Doorstep Dinners How restaurants are reinventing ‘dine at home’ experiences
As the cost-of-living crisis triggers a dip in ‘dine out’ budgets, restaurants are reconfiguring kitchens into gastro-laboratories and innovating fresh ‘at home’ offerings. From freezer-friendly dinner dumplings and finish-at-home ramen bowls to tins of chai and pouches of ‘pour over’ curries, familiar favourites and iconic establishments alike are dishing out an expansive range of supermarket shelf-stockers, hoping to bring the high street into homes.
‘Dining in’ can lack an epicurean flair without the warmth of a chef-prepared meal. So how have restaurants communicated the chef’s touch in their ‘dine at home’ offerings?
For Zizzi at Home, a selection of frozen favourites from the Italian-inspired restaurant chain, packs are anchored by the imperfect oblong of its logo and crooked lines of the navy banners, subtly reinforcing the ‘hand-stretched’ quality of Zizzi’s pizza bases. Opting out of polished visuals, consumers are instead greeted with pack-wide photography amplifying the honest imperfections of these handcrafted pizzas, coding a chef-made artisanship that challenges dominant consumer perceptions and sets them apart from other factory-produced frozen pizzas.

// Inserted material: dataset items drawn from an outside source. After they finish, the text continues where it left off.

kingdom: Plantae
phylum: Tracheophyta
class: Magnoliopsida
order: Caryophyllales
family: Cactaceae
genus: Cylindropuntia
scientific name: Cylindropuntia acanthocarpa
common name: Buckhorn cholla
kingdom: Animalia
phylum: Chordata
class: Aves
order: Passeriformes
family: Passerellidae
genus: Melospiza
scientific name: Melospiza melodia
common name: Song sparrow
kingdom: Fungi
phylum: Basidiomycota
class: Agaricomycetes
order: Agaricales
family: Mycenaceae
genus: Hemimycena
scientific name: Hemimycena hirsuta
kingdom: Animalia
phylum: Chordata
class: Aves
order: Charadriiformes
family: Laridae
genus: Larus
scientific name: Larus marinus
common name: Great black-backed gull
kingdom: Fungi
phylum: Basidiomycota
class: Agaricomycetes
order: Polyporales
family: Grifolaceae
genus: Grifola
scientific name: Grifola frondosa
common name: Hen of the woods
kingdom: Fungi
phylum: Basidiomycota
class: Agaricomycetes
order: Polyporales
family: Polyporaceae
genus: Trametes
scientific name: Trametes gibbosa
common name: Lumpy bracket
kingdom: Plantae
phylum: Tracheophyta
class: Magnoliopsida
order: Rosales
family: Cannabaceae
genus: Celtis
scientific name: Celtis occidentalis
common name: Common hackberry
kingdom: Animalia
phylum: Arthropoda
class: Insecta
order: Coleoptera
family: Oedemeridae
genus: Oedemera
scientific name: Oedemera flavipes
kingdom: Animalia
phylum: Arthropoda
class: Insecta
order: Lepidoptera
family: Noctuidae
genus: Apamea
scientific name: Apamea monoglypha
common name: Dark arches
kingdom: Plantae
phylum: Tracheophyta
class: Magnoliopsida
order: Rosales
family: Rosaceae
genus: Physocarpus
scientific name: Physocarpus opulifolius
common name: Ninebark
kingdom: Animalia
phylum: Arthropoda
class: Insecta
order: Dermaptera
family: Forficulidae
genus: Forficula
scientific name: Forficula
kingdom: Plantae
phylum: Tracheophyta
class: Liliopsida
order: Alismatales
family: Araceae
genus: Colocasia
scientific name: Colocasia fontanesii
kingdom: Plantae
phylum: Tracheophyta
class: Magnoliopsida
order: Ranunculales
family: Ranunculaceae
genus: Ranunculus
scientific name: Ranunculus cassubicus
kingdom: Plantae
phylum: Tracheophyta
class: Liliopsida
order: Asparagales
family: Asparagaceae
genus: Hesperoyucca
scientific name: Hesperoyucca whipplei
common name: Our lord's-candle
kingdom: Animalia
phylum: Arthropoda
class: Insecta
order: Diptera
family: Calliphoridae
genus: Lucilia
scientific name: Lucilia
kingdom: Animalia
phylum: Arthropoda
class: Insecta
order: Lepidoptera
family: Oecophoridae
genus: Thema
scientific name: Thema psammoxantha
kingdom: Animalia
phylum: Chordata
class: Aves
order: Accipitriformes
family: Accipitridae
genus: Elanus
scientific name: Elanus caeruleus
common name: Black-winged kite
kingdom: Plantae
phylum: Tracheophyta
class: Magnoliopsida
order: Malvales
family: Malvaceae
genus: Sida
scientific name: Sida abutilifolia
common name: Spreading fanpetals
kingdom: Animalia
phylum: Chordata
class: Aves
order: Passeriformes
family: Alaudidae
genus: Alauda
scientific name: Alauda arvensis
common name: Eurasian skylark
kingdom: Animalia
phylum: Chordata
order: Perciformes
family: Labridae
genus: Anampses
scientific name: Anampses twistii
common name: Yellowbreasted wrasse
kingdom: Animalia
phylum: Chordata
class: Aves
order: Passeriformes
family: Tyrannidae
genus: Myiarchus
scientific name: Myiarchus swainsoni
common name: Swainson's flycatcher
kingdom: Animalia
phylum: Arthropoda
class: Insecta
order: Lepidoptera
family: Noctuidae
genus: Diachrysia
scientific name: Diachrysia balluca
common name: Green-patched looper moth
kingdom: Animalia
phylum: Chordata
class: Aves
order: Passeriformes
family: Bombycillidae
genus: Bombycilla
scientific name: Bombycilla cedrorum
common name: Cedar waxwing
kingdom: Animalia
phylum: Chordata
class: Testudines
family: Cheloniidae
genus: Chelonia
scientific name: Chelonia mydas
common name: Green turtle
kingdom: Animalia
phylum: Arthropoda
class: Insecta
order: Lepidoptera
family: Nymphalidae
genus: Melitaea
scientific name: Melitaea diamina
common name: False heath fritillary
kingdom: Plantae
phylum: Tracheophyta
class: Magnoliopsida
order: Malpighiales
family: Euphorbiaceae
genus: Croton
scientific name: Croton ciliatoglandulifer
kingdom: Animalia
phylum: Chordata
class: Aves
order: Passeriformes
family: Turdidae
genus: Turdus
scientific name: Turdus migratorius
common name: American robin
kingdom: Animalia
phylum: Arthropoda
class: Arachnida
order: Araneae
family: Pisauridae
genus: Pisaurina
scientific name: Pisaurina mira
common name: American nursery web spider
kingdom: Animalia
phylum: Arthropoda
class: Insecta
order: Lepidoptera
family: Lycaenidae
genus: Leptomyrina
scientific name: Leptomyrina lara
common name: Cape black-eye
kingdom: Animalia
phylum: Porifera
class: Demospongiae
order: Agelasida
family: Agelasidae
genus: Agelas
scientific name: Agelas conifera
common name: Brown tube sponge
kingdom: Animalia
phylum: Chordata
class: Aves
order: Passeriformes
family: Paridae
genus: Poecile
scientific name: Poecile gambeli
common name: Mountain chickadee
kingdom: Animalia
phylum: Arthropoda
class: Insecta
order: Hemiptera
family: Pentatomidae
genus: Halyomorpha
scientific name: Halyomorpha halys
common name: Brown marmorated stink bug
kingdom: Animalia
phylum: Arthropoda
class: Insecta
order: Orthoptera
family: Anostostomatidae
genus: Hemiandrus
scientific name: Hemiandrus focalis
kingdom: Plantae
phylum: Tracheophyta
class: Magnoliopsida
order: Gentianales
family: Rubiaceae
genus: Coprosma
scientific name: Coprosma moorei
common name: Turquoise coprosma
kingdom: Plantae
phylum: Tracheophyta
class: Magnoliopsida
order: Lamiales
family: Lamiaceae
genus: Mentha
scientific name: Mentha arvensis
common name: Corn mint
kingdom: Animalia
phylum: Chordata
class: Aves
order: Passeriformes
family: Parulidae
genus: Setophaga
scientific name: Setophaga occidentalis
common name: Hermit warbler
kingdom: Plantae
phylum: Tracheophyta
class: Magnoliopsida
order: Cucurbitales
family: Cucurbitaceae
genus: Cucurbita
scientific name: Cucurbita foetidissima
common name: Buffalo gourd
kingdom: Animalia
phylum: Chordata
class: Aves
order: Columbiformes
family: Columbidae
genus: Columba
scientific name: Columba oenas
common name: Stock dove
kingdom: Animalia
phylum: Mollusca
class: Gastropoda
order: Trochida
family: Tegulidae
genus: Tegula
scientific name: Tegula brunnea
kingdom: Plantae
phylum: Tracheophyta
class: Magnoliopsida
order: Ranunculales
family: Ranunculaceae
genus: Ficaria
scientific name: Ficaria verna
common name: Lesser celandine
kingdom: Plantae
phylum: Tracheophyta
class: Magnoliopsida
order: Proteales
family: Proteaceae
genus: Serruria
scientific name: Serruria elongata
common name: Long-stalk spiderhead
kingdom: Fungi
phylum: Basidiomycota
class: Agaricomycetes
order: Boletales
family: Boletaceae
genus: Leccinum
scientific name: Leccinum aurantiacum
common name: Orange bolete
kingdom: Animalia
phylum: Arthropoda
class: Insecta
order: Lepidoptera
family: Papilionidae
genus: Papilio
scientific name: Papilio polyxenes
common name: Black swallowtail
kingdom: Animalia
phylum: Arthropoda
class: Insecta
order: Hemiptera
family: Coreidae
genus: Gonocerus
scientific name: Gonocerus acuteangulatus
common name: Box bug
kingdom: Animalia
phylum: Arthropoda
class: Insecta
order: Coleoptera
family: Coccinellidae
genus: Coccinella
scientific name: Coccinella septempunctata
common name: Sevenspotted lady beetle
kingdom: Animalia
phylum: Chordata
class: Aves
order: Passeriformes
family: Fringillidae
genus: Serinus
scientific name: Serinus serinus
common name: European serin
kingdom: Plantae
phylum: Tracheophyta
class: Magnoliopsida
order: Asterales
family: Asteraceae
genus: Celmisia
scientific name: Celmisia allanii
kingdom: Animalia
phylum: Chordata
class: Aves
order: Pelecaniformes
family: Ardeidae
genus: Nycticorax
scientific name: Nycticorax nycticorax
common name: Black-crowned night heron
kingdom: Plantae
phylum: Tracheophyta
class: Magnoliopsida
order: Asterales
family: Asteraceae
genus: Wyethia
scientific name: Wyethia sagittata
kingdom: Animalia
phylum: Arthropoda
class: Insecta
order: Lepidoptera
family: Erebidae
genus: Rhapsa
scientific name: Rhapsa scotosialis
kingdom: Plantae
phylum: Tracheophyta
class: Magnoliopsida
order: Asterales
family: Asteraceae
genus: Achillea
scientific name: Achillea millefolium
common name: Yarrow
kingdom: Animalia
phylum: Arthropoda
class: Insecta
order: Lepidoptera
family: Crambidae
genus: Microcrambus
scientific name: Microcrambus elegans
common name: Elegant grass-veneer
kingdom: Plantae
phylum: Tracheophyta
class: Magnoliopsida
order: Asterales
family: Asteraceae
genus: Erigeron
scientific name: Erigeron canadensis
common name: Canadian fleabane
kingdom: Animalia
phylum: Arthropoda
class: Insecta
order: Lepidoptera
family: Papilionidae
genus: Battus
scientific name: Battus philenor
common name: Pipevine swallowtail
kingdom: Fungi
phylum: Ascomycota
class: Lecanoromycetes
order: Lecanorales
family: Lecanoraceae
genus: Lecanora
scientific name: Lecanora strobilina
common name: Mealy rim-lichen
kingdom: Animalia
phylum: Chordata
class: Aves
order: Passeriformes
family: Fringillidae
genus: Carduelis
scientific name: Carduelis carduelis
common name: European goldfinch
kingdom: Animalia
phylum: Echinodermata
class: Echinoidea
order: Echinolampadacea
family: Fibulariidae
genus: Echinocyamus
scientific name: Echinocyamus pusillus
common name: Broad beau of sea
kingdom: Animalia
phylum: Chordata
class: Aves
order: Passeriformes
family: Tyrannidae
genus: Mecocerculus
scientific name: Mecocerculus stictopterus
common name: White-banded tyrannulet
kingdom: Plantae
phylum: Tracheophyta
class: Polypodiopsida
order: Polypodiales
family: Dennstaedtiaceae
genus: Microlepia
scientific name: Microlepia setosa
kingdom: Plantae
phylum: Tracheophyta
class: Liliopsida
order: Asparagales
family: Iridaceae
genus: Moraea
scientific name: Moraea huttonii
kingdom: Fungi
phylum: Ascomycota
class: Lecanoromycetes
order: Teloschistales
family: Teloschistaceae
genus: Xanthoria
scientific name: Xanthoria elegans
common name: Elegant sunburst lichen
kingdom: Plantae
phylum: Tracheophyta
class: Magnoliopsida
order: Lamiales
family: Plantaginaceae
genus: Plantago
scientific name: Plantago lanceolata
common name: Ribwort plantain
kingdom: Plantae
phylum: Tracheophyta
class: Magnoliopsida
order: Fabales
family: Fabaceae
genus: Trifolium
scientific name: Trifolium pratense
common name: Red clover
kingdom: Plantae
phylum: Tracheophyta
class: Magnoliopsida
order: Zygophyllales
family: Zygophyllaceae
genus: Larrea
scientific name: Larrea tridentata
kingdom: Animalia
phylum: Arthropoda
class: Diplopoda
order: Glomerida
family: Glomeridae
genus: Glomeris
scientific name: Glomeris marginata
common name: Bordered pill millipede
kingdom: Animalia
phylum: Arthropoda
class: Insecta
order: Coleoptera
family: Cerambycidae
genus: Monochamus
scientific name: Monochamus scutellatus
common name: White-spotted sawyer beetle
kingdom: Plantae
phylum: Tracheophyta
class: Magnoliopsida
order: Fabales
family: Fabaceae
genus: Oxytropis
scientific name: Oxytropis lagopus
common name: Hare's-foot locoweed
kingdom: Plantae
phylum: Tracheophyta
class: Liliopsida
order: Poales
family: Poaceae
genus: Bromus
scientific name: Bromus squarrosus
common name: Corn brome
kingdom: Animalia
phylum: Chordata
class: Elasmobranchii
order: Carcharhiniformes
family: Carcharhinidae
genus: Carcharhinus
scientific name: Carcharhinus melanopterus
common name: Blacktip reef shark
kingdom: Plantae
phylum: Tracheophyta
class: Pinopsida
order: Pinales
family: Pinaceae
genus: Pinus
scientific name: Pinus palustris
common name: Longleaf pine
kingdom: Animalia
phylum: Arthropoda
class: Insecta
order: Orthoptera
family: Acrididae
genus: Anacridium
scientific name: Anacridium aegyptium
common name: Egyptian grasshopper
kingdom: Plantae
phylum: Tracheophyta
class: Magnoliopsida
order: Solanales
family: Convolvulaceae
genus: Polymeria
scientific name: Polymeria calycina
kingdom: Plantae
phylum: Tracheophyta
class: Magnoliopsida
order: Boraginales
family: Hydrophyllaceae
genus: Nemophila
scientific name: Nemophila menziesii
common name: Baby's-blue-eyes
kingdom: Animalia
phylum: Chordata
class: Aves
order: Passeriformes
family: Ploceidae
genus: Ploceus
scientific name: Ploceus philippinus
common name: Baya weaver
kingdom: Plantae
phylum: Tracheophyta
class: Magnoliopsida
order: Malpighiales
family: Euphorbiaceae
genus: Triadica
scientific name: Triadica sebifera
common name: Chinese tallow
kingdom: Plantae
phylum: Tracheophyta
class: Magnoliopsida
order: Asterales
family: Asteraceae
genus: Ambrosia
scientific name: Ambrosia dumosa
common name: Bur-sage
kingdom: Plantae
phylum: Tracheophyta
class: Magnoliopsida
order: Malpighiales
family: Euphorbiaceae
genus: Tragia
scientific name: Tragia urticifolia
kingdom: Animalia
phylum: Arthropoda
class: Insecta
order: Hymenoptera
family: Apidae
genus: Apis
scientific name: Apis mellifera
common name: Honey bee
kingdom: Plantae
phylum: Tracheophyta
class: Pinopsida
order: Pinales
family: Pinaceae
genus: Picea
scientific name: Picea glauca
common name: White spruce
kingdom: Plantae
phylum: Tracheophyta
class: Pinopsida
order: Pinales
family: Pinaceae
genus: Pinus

Similarly, New York ramen bar Momofuku has employed scribbles of Sharpie-style lettering and painter’s tape-inspired labels to complete the bottles of its kombu-steeped soy sauce and chilli crunch jars. Taking inspiration from quart containers of finishing oils and herb dressings, often found on stainless-steel counters of restaurant kitchens, the packs convey restaurant-grade quality with small-batch craft, empowering consumers to ‘become the chef’ and replicate the restaurant dishes at home.
Though building distinctiveness may seem daunting for restaurants hoping to break into the crowded FMCG space, casual dining restaurants such as itsu and YO! Sushi have successfully leveraged their high street iconography, adapting their already culturally resonant symbols to new formats.
Earmarked with its signature pink and yellow butterfly, itsu [grocery] takes the restaurant’s classics to supermarkets around the country. The white packs are paired with the brand’s rounded, sans serif, and lowercase lettering and stylised with its identifiable apostrophes (rice’noodles, umami’meatballs, miso’easy) – demonstrating continuity with the design and taste of its restaurants’ menus. While Japanese kanji and kana scripts and ‘Ukiyo-e’-style illustrations furnish new formats like pot noodles and boxed broths, promising consumers the same light and healthful Asian-inspired flavours that have been tailored for home cooking ease.
YO! Sushi has also built on its existing brand assets in the pack designs of its ‘at home’ sauces and marinades, the kaleidoscopic hues and textured brushstrokes of its pouches an ode to the rainbow-coloured plates and placemats at its restaurants, while also lending as visual metaphors for the bold, complex flavours packed within. Punctuated with top-down shots of prepared dishes and straight-talking language such as ‘coat & cook’ and ‘pour over’, the packs communicate a plain, no-frills simplicity fit for the home chef.
Still, others have leveraged their product lines as an opportunity to extend their ‘worlds’, in the next chapter of their brand storytelling.
Indian restaurant Dishoom has developed a range including bottled cocktail mixes, tin-boxfuls of masala chai, and jars of chutneys and jams, all wrapped in dusty shades of blues and oranges and an eclectic mix of calligraphic typefaces, capitalised serif styles, and botanical drawings. Evoking the old-school Irani cafes of colonial-era Bombay that the establishment has taken inspiration from, the pack designs transport consumers to the heady record-playing, incense-filled dining halls that the institution has become synonymous with.
Likewise, in a nod to the convenience store, Taiwanese diner Bao has launched its ‘Convni’ online shop. Featuring a selection of ‘Emergency Noodles’, ‘Cocktail Rescues’, and hot sauce-filled squeezy bottles, the playfully named products and pack formats draw on cultural meanings associated with the corner shop (e.g. midnight snacks and last-minute booze runs), and leans further into the restaurant’s ‘grab and go’-led menu.
3 key takeouts for brands:
- Adopting codes of craftsmanship on ‘dine at home’ packs can assure consumers of a culinary warmth and signal premiumness.
- Leaning into distinctive brand equity indicates consistent quality, a sign to consumers no compromise in taste and experience whether dining at your restaurant or by way of supermarket shelves.
- Recognise your ‘dine in’ range as a chance to explore and expand your brand world, and an opportunity to reinforce your brand’s cultural relevance.